Dès 2018, l’écrivain Erik Orsenna, alors en charge d’un rapport intitulé “Voyage au pays des bibliothèques”, insistait sur l’existence d’une fracture territoriale au sujet de l’accès à la culture. S’il s’est fait le défenseur de l’ouverture des bibliothèques 7j/7, il préconisait de s’atteler à la “diagonale du vide” qui s’étend des Ardennes aux Pays Basque, et qui compte une faible proportion d’établissements ouverts le dimanche. Pour lui, l’enjeu est alors d’élargir la fréquentation des 16 500 points d’accès au livre et à la culture.

Un point de vue partagé par l’ancienne ministre de la Culture, Françoise Nyssen, qui soulignait lors de la remise de ce rapport, le retard de la France en matière d’ouverture le dimanche des bibliothèques avec seulement “40 heures d’ouvertures” dans les grandes villes contre “plus de 80 heures” dans certaines villes européennes.

Autant de positions qui faisaient écho, et qui le font toujours, à la demande du terrain. En 2018, la directrice de la médiathèque de Mureau, dans la région parisienne, insistait, à l’occasion d’une visite du chef de l’État, sur la “diversité” du public présent le dimanche. Tout en précisant que “le dimanche, on a environ 15% de notre fréquentation”.
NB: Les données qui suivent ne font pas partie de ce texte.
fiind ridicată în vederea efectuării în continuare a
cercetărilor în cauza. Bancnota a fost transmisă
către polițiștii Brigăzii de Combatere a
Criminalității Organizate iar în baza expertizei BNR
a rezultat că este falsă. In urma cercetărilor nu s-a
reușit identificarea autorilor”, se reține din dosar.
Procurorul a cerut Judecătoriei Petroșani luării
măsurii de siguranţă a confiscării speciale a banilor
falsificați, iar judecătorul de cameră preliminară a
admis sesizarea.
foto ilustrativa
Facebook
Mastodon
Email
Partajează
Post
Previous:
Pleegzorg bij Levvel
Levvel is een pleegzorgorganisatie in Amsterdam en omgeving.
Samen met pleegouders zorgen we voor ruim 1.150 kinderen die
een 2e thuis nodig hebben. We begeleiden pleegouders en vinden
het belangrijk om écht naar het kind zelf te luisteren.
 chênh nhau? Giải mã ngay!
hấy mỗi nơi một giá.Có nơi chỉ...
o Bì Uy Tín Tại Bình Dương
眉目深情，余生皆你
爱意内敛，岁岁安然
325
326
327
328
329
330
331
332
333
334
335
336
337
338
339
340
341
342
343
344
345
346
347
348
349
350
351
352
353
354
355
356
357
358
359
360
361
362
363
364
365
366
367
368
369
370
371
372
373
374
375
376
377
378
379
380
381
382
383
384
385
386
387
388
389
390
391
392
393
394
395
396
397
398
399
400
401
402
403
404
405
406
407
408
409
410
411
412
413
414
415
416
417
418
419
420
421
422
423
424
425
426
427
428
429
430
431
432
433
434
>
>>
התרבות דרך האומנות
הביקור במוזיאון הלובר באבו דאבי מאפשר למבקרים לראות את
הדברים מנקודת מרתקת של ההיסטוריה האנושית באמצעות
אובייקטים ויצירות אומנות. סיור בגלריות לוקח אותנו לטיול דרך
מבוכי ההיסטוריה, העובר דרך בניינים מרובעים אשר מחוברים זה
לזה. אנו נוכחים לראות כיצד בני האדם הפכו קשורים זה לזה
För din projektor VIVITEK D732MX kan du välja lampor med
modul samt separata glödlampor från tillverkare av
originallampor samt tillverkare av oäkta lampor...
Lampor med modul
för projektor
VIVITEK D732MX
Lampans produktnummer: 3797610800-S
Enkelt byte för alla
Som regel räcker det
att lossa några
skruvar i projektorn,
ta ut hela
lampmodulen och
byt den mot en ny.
Le nombre de bibliothèques ouvertes le dimanche a t-il augmenté ?

Depuis le rapport Orsenna, l’ouverture dominicale s’est étendue à plusieurs établissements, pas seulement à Paris mais aussi sur l’ensemble du territoire français.

À Paris, huit bibliothèques sont ouvertes le dimanche, le plus souvent de 13 heures à 18 heures. Toutefois, le chiffre n’atteint pas encore l’objectif que s’est fixé la ville de Paris pour l’année 2020. À savoir, dix bibliothèques ouvertes le dimanche. Un nombre qui pourrait évoluer au fur et à mesure de l’avancée des négociations entre les syndicats et la municipalité.
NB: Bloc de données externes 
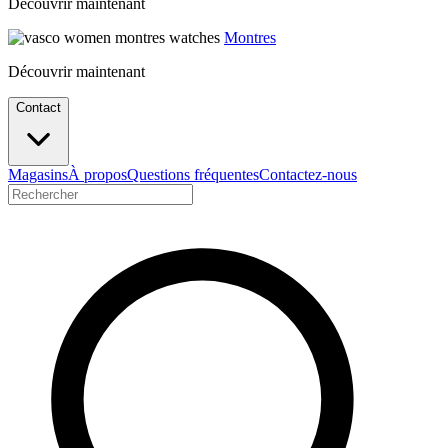
Découvrir maintenant
Montres
Découvrir maintenant
Contact
Magasins
À propos
Questions fréquentes
Contactez-nous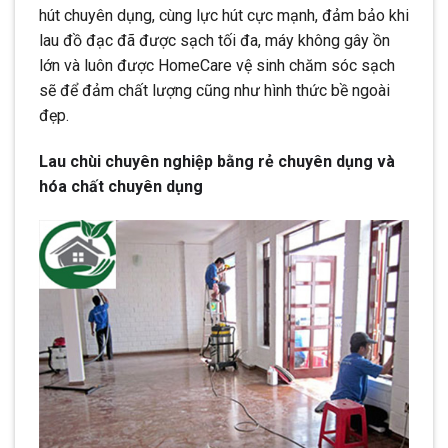
hút chuyên dụng, cùng lực hút cực mạnh, đảm bảo khi
lau đồ đạc đã được sạch tối đa, máy không gây ồn
lớn và luôn được HomeCare vệ sinh chăm sóc sạch
sẽ để đảm chất lượng cũng như hình thức bề ngoài
đẹp.
Lau chùi chuyên nghiệp bằng rẻ chuyên dụng và
hóa chất chuyên dụng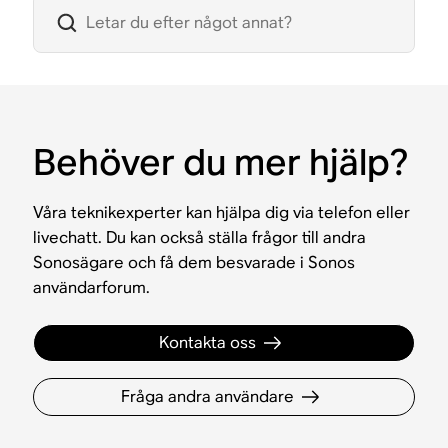
Behöver du mer hjälp?
Våra teknikexperter kan hjälpa dig via telefon eller
livechatt. Du kan också ställa frågor till andra
Sonosägare och få dem besvarade i Sonos
användarforum.
Kontakta oss
Fråga andra användare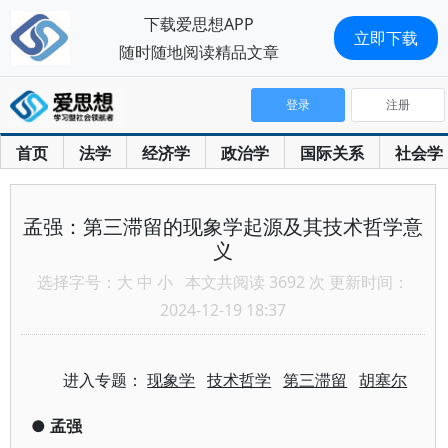
下载爱思想APP
立即下载
随时随地阅读精品文章
登录
注册
首页
法学
经济学
政治学
国际关系
社会学
孟强：第三滞留的现象学起源及其技术哲学意
义
选择字号：
大
中
小
本文共阅读 3692 次 更新时间：
2024-12-19 18:37
进入专题：
现象学
技术哲学
第三滞留
胡塞尔
●
孟强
Sur le reste du territoire, depuis le rapport d’Erik Orsenna, le nombre de bibliothèques ouvertes le dimanche est en augmentation. En 2018, 171 nouveaux projets d’extension des horaires d’ouverture de bibliothèques municipales ont vu le jour. Surtout, 60% de ces projets concernent des communes de moins de 10 000 habitants. Pour l’année 2019, le ministère de la Culture a recensé pas moins de 116 projets. “En moyenne, l’augmentation de l’amplitude horaire est de 8 heures et nous visons 400 projets au total d’ici à 2020” insistait Matthias Grolier, conseiller chargé du livre et de la lecture au cabinet de l’ancien ministre Franck Riester.

Quelles perspectives pour l’ouverture le dimanche des bibliothèques ?

Alors que certains établissements peuvent se montrer frileux à l’idée d’ouvrir le dimanche en raison du possible coût financier que cela représente, la crise du coronavirus pourrait rebattre les cartes.

En effet, dans certains cas et devant l’impératif de préserver la distanciation sociale tout en maintenant l’ouverture des lieux de vie, plusieurs bibliothèques pourraient avoir recours à l’ouverture le dimanche. Pour d’autres, et alors qu’une grande majorité de Français ont déserté les lieux culturels, l’ouverture dominicale peut apparaître comme un moyen de relancer la fréquentation. Exit les découvertes culturelles dans son salon, l’enjeu est d’inciter les Français à sortir et à venir de nouveau dans ces lieux de cohésion sociale.

Si des subventions peuvent être accordées par l’État, plusieurs solutions existent afin d’ouvrir le dimanche. D’une part, l’emploi étudiant peut être une solution pour venir en appui au personnel permanent. D’autre part, l’aménagement des plannings, la rotation du personnel, ainsi que la modification des horaires d’ouverture au profit du dimanche peuvent être à envisager. Bien entendu, une politique de majoration salariale avantageuse le dimanche peut encourager les employés à travailler ce jour.

De plus en plus de bibliothèques françaises ouvrent désormais leurs portes le dimanche. Fruit de l’incitation des pouvoirs publics mais aussi d’une demande des Français. Reste à savoir, si l’ouverture dominicale suffira à ramener ces derniers vers des lieux culturels qu’ils ont eu tendance à éviter depuis le déconfinement.